> **Dataset excerpts**:
□ □ □

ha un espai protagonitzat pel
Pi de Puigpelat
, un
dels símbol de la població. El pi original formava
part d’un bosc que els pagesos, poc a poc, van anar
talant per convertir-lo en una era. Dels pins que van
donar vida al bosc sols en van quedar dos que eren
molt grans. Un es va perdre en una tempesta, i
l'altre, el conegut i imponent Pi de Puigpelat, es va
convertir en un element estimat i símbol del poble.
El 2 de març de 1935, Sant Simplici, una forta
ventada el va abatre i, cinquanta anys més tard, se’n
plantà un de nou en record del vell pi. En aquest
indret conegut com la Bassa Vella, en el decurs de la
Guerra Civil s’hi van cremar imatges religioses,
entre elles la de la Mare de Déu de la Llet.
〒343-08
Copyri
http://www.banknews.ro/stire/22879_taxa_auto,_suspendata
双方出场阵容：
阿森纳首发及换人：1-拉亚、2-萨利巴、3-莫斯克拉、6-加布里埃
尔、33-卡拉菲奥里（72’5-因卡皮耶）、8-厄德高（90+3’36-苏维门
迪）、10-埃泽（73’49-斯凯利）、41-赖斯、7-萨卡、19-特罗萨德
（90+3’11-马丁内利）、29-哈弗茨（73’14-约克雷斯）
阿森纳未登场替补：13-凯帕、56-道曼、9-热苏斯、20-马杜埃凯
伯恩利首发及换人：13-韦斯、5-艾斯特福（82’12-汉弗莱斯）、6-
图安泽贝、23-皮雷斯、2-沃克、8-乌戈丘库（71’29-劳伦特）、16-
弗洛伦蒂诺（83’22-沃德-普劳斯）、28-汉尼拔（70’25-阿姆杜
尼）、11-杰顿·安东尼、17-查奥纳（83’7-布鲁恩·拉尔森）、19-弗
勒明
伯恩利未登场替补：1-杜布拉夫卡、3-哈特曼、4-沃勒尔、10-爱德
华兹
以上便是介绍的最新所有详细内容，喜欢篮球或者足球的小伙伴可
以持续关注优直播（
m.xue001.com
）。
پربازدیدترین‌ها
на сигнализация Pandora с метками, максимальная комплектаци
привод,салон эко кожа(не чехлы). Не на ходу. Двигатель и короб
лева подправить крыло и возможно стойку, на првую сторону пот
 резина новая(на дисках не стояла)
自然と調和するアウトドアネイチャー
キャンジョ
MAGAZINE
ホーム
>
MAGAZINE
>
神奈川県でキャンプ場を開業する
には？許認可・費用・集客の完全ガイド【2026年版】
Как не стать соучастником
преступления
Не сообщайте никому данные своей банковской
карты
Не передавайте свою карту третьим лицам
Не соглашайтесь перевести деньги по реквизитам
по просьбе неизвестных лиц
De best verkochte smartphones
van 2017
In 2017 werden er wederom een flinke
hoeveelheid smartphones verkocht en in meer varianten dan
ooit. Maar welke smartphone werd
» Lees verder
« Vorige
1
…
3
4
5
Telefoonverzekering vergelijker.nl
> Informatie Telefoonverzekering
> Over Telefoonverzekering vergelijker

□ □ □

> **INSTRUCTION**: Word for word, return the entire set of entries.

> **EXPECTED OUTPUT**:
ha un espai protagonitzat pel
Pi de Puigpelat
, un
dels símbol de la població. El pi original formava
part d’un bosc que els pagesos, poc a poc, van anar
talant per convertir-lo en una era. Dels pins que van
donar vida al bosc sols en van quedar dos que eren
molt grans. Un es va perdre en una tempesta, i
l'altre, el conegut i imponent Pi de Puigpelat, es va
convertir en un element estimat i símbol del poble.
El 2 de març de 1935, Sant Simplici, una forta
ventada el va abatre i, cinquanta anys més tard, se’n
plantà un de nou en record del vell pi. En aquest
indret conegut com la Bassa Vella, en el decurs de la
Guerra Civil s’hi van cremar imatges religioses,
entre elles la de la Mare de Déu de la Llet.
〒343-08
Copyri
http://www.banknews.ro/stire/22879_taxa_auto,_suspendata
双方出场阵容：
阿森纳首发及换人：1-拉亚、2-萨利巴、3-莫斯克拉、6-加布里埃
尔、33-卡拉菲奥里（72’5-因卡皮耶）、8-厄德高（90+3’36-苏维门
迪）、10-埃泽（73’49-斯凯利）、41-赖斯、7-萨卡、19-特罗萨德
（90+3’11-马丁内利）、29-哈弗茨（73’14-约克雷斯）
阿森纳未登场替补：13-凯帕、56-道曼、9-热苏斯、20-马杜埃凯
伯恩利首发及换人：13-韦斯、5-艾斯特福（82’12-汉弗莱斯）、6-
图安泽贝、23-皮雷斯、2-沃克、8-乌戈丘库（71’29-劳伦特）、16-
弗洛伦蒂诺（83’22-沃德-普劳斯）、28-汉尼拔（70’25-阿姆杜
尼）、11-杰顿·安东尼、17-查奥纳（83’7-布鲁恩·拉尔森）、19-弗
勒明
伯恩利未登场替补：1-杜布拉夫卡、3-哈特曼、4-沃勒尔、10-爱德
华兹
以上便是介绍的最新所有详细内容，喜欢篮球或者足球的小伙伴可
以持续关注优直播（
m.xue001.com
）。
پربازدیدترین‌ها
на сигнализация Pandora с метками, максимальная комплектаци
привод,салон эко кожа(не чехлы). Не на ходу. Двигатель и короб
лева подправить крыло и возможно стойку, на првую сторону пот
 резина новая(на дисках не стояла)
自然と調和するアウトドアネイチャー
キャンジョ
MAGAZINE
ホーム
>
MAGAZINE
>
神奈川県でキャンプ場を開業する
には？許認可・費用・集客の完全ガイド【2026年版】
Как не стать соучастником
преступления
Не сообщайте никому данные своей банковской
карты
Не передавайте свою карту третьим лицам
Не соглашайтесь перевести деньги по реквизитам
по просьбе неизвестных лиц
De best verkochte smartphones
van 2017
In 2017 werden er wederom een flinke
hoeveelheid smartphones verkocht en in meer varianten dan
ooit. Maar welke smartphone werd
» Lees verder
« Vorige
1
…
3
4
5
Telefoonverzekering vergelijker.nl
> Informatie Telefoonverzekering
> Over Telefoonverzekering vergelijker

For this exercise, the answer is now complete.